Aside from the considerations mentioned on the home page, here are some ideas to assist you with preparing for remote content delivery:
Start with small practice exercises. Have students respond to posts, submit assignments, etc., not related to content (examples: a discussion post about their last meal, upload a document with an image of their pet, a group MadLib assignment to get students comfortable working on collaborative documents).
Mix online and offline activities. There's nothing wrong with having students read their textbook (if available), go outside, draw, and submit upon their return.
Remote learning can be very isolating for learners and teachers. Encourage group activities and communication. Keep MULTIPLE lines of communication open, such as email, a group texting tool (e.g., Remind or Bloomz), teleconferencing tools (Google Hangout, Skype, Zoom, etc.), and even phone calls (consider a separate Google Voice number as a possibility if you are also working away from your classroom).

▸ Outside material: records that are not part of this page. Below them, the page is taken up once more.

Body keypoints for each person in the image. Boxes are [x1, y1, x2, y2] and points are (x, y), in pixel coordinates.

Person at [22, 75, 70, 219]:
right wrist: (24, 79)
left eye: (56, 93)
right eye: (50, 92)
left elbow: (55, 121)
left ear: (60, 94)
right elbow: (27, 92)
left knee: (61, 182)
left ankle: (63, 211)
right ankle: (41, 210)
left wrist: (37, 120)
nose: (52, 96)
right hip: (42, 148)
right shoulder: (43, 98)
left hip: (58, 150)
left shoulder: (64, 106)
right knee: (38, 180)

If you are able to use a platform such as Google Classroom or Moodle, consistency is key. Structure assignments in a similar fashion. Have consistent due dates (e.g., Thursday at 10pm). If possible, coordinate across your building so every course/class looks similar.

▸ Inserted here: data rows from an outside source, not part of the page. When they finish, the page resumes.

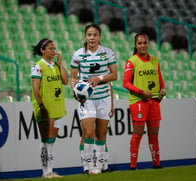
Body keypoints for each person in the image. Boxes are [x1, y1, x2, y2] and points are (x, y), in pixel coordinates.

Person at [70, 23, 118, 174]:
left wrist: (99, 78)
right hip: (87, 99)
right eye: (89, 35)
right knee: (89, 133)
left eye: (95, 35)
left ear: (100, 37)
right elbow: (73, 77)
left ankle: (100, 167)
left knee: (101, 134)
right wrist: (75, 90)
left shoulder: (107, 53)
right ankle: (89, 167)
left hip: (104, 97)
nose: (92, 38)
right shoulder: (78, 54)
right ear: (85, 37)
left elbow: (114, 75)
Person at [123, 33, 166, 170]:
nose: (143, 45)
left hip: (154, 101)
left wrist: (163, 89)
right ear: (135, 46)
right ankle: (133, 166)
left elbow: (159, 79)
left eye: (145, 43)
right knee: (138, 134)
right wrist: (142, 92)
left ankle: (157, 164)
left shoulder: (155, 61)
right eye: (140, 43)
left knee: (154, 135)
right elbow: (126, 83)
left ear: (148, 44)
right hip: (139, 101)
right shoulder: (132, 61)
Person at [31, 38, 69, 178]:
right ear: (42, 50)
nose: (54, 51)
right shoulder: (38, 66)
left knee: (51, 141)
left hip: (58, 107)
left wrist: (61, 64)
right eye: (50, 49)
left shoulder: (55, 65)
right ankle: (45, 171)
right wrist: (41, 105)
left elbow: (65, 81)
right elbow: (35, 88)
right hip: (46, 107)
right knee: (45, 139)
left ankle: (50, 170)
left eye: (54, 48)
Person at [79, 82, 114, 174]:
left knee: (102, 135)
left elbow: (109, 85)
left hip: (103, 101)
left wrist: (111, 105)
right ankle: (86, 167)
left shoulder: (104, 70)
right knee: (87, 134)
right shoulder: (83, 71)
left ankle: (104, 166)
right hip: (88, 102)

Have scheduled time slots for student meetings. Be consistent (repeating) but vary times (e.g., 1-2pm on Mondays, 9-10am on Tuesdays, and so on).
Provide an expectation document for students (and teachers; to let students know what to expect and not expect). Parents, too!
Work to make sure that activities aren't just busy work, and align to intended curricular goals.
If you are showing videos, consider limiting how much of the video students view. Have targeted questions based on a short segment.
If you are using a platform to conduct an online discussion, space out periods between their initial post and commenting phases. For example, if you have a prompt, allow 24-48 hours for students to respond, then a separate timeframe for commenting. This prevents students from posting and commenting in the final minutes of the assignment (which is not a discussion).
Overall, consider structuring learning to address big ideas or key concepts in your curriculum. In other words, cut out the nonessential aspects of your curriculum. That means different things for different schools and content areas.
REMC's FREE Resources to Help Teachers with Online Teaching and Learning
Two classes that may be especially helpful to teachers now:
REMC 21 Things for Teachers (ISTE) - 21Things4Teachers is a free course that helps educators make connections between technology tools and best practice instructional strategies.
MI Streamnet - Through MI Streamnet, teachers and students alike can access enriched and enhanced educational content, and districts can also upload their own locally produced content to shared statewide. There are also helpful tutorials for G-Suite including Gmail, Calendar, Hangouts, and more.
Two video resources that may be especially helpful to teachers now:
The Remote Learning Toolkit is a resource to help support the development and delivery of online instruction, but the recommendation is always to work with your district administrators and technology directors to make sure teachers/students have support.